Neither party shall be held liable for any failure or delay in the performance of its obligations under these Terms, if such failure or delay is caused by circumstances beyond its reasonable control, including but not limited to acts of God, war, terrorism, riots, embargoes, acts of civil or military authorities, fire, floods, accidents, pandemics, strikes, or shortages of transportation facilities, fuel, energy, labor, or materials.
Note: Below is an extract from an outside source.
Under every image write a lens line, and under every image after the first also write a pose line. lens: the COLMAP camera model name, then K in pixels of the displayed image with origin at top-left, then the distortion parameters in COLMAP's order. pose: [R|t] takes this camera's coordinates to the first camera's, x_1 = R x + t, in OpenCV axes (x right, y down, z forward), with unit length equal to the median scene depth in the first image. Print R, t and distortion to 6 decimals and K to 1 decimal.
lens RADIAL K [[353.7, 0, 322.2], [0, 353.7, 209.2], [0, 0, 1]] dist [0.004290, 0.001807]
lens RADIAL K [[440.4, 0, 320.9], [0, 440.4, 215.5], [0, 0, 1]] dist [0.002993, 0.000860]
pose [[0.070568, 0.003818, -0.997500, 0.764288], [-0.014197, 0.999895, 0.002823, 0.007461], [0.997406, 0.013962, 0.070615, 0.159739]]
If a force majeure event continues for more than 30 days, either party may terminate the agreement by providing written notice.

 

15.  Definitions

As used in these Terms and in any applicable Quote now or hereafter associated herewith: 

“Content” means the audio and visual information, documents, software, products and services contained or made available to you in the course of using the Service; 

“Customer Data” means any data, notes, photos, videos, comments, or other information or material provided or submitted by you or by another User to your account on the Service in the course of using the Service; 

“Effective Date” means the earlier of (a) the date these terms and conditions are accepted by selecting the “I Accept” option which confirms that you have reviewed and accepted these terms and conditions, (b) the date you begin using the Service, or (c) the date set forth in an applicable Quote; 

“Initial Term” means the initial period (a) during which you are participating in a free trial of the Services, (b) for which you are obligated to pay for the Service equal to the billing frequency selected by you during the subscription process or (c) the term set forth in an applicable Quote (e.g., if the billing frequency is annual, the Initial Term is the first year); 

“Intellectual Property Rights” means unpatented inventions, patent applications, patents, design rights, copyrights, trademarks, service marks, trade names, domain name rights, mask work rights, know-how and other trade secret rights, and all other intellectual property rights, derivatives thereof, and forms of protection of a similar nature anywhere in the world; 

“Project” means a capital project overseen by a Contractor by which the Service is being used; (the Contractor shall have the right to invite Contributors to use the Service as Users in connection with such project ); 

“Quote” means the form evidencing the initial subscription for the Service and any subsequent quotes submitted online or in written form, specifying, among other things, the applicable fees, the billing period, and other charges as agreed to between the parties and incorporating by reference these terms and conditions (in the event of any conflict between these Terms and the terms of any such Quote, these Terms shall prevail); 

“Company” means Command Technologies, Inc., a Delaware corporation, having its principal place of business at 1155 Camino Del Mar, 126, Del Mar, CA 92014; 

“Company Technology” means all of Company’s proprietary technology (including software, hardware, products, processes, algorithms, user interfaces, know-how, techniques, designs and other tangible or intangible technical material or information) made available to you by Company in providing the Service; 

“Service(s)” means Company’s online applications other services identified during the ordering process, developed, operated, and maintained by Company, accessible via http://www.commandpost.ai or another designated web site or IP address, or ancillary online or offline products and services provided to you by Company, to which you are being granted access under these Terms and any applicable Quote, including Company Technology and the Content; 

“User(s)” means your employees, representatives, consultants, contractors, subcontractors, suppliers or agents who are authorized to use the Service and have been supplied user identifications and passwords by you (or by Company at your request).